Sonnet Modal, poète indien
Bengali, fondateur des Chair Poetry Evenings et de The Enchanting Verses Literary Review, Sonnet Mondal (1990-) promène ses poèmes sur le net, sur le papier et physiquement, de la Macédoine à la Turquie, de la Suède au Nicaragua et dans de nombreuses universités américaines.
Pour lui, la poésie, plus que le roman, est le fer de lance de la littérature indienne contemporaine. Il milite pour le renouveau de la poésie bengalie et la perpétuation de la poésie indienne, entre autres en anglais, mais pas seulement ; à l’instar de nombre de poètes indiens d’aujourd’hui, il considère que c’est au niveau des traductions entre langues indiennes que se passent les échanges les plus significatifs. Sa poésie, qui peut être intimiste, se révèle très engagée à d’autres moments. Positive et enthousiaste à son heure, il lui arrive d’adopter un autre ton lorsque son auteur tacle la guerre, notre époque et ses travers : Sonnet s’implique dans le monde actuel, littéraire ou pas, et, comme certains de ses condisciples et compatriotes, mène de front un militantisme poétique acharné et un militantisme politique désabusé.
La poésie indienne anglophone, qui n’a pas en France le rayonnement qu’elle mérite, se targue de ses propres traditions et qualités lyriques, de ses propres approche et style.

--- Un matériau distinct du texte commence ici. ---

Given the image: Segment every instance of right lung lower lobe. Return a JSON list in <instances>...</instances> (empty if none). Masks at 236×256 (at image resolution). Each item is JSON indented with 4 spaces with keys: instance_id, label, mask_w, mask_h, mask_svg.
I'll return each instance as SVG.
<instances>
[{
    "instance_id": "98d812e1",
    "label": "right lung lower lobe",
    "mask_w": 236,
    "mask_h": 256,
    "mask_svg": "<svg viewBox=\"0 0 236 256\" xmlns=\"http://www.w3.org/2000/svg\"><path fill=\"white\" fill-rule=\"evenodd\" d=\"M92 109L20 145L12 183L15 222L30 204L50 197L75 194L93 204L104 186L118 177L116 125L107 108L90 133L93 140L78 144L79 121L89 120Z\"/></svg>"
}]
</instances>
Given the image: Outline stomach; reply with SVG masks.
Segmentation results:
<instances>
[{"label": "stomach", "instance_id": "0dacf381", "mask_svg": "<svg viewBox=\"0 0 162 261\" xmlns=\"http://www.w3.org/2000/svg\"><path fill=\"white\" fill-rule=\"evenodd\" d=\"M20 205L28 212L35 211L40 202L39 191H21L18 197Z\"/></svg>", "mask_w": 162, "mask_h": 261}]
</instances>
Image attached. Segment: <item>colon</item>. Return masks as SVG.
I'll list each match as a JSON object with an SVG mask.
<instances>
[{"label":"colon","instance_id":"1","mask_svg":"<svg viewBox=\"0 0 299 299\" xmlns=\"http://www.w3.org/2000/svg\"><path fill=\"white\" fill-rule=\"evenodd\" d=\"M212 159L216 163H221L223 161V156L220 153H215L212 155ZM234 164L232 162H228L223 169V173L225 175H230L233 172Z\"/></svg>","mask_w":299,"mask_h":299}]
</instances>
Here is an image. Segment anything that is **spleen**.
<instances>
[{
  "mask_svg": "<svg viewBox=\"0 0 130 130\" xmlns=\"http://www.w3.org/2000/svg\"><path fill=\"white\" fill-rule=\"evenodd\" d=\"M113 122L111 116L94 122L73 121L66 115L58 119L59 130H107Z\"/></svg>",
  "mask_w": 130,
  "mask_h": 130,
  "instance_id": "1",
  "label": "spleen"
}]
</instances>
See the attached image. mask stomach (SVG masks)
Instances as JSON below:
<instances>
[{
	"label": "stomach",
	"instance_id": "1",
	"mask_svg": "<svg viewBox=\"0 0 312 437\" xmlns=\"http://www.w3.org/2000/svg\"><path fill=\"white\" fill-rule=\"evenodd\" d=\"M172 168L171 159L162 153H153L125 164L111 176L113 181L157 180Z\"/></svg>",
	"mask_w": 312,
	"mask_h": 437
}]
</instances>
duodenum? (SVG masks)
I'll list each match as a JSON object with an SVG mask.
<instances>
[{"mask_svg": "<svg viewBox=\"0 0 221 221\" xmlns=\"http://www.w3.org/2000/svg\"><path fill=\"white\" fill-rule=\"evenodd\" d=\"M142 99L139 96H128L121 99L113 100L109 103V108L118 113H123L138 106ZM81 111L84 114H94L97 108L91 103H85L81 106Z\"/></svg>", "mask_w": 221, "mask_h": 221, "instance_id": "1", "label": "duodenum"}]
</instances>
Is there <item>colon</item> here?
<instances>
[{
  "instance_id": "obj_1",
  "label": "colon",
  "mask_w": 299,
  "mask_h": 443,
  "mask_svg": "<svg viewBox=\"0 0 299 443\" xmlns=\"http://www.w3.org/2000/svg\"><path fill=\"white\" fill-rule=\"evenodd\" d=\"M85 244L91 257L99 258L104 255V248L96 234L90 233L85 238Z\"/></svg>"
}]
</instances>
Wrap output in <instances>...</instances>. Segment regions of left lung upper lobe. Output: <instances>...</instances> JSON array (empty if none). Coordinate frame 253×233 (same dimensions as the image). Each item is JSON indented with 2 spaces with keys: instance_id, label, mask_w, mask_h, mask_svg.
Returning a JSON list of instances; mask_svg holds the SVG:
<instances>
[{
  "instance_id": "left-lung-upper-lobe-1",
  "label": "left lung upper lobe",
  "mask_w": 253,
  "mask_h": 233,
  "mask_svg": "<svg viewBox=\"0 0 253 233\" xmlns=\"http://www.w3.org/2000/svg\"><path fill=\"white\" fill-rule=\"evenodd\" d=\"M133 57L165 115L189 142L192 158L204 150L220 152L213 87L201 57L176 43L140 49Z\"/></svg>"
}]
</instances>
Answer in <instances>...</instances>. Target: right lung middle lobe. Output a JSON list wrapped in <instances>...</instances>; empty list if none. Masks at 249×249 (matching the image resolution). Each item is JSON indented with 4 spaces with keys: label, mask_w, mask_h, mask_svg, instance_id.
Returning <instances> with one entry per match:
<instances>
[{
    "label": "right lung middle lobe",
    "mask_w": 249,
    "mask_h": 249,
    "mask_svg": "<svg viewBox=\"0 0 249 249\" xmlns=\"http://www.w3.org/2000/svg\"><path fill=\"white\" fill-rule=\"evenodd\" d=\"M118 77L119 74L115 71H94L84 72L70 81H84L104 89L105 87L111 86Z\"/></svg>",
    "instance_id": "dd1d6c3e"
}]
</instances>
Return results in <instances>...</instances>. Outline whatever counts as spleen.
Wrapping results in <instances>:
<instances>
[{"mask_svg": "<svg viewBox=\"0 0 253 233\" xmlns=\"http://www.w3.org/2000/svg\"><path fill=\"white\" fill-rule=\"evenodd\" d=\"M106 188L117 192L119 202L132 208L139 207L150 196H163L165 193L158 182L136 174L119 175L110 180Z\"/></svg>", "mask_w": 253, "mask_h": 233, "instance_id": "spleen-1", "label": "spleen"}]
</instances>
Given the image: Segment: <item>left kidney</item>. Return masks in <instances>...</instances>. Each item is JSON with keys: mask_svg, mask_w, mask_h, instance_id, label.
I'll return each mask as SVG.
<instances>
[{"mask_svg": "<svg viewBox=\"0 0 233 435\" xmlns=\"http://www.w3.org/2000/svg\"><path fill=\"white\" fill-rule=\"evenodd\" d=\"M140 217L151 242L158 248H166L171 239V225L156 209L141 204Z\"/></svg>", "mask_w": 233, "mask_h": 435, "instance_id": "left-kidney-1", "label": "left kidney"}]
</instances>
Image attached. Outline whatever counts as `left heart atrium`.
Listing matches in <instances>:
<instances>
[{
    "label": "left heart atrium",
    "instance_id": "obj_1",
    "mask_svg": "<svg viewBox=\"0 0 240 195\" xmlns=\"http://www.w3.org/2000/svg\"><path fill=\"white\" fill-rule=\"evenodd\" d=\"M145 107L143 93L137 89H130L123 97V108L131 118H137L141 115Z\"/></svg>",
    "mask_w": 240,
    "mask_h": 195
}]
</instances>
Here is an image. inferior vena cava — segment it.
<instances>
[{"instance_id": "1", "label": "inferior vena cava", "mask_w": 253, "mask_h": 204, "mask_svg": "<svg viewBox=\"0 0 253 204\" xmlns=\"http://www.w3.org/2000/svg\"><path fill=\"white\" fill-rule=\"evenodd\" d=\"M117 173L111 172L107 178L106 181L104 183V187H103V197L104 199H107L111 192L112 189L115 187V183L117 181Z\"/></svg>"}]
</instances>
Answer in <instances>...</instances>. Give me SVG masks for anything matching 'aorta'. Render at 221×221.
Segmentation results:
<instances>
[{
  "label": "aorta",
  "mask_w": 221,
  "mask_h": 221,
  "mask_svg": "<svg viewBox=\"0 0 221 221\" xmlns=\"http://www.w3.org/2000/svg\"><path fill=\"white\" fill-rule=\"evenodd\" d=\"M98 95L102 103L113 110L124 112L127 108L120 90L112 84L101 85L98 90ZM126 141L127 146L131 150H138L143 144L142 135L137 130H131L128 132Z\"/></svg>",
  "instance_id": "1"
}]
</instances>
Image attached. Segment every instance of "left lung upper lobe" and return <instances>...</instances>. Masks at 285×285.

Art bouddhique, Hevajra Mandala, -500 avant Jésus Christ, Arpoma.com.
Depuis l’Anglo-Indien d’origine portugaise Henry Louis Vivian Derozio (1809-1831), premier représentant de cette tradition, jusqu’aux contemporains comme Sonnet Mondal, en passant par Toru Dutt (1856-1877), une Bengalie qui écrivait en anglais et en français, Nissim Ezekiel (1924-2004), issu de la communauté des Bene Israel à Bombay, A.K. Ramanujan (1929-1993), fervent défenseur des dialectes, et Jayanta Mahapatra (1928-), qui en 2015 a refusé sa Padma Shri en signe de protestation contre la montée de l’intolérance en République indienne, elle s’est imposée partout.
Toutefois, dans la mesure où la confrontation entre l’anglais censément officiel et l’anglais indien (ou hinglish), directement perceptible par le lecteur britannique ou américain, ne l’est pas par le francophone, le passage en français est délicat, tant il est mal vu à Paris de “déformer” notre langue. Qu’à cela ne tienne, voici des poèmes de Sonnet Mondal présentés ici sans insister sur leurs idiosyncrasies passagères ; à un avenir incertain (quand la francophonie sera moins métropolocentrée) reviendra de mieux souligner en quoi l’hinglish diffère du brexitien, lui apporte un charme et une force qui l’enrichissent.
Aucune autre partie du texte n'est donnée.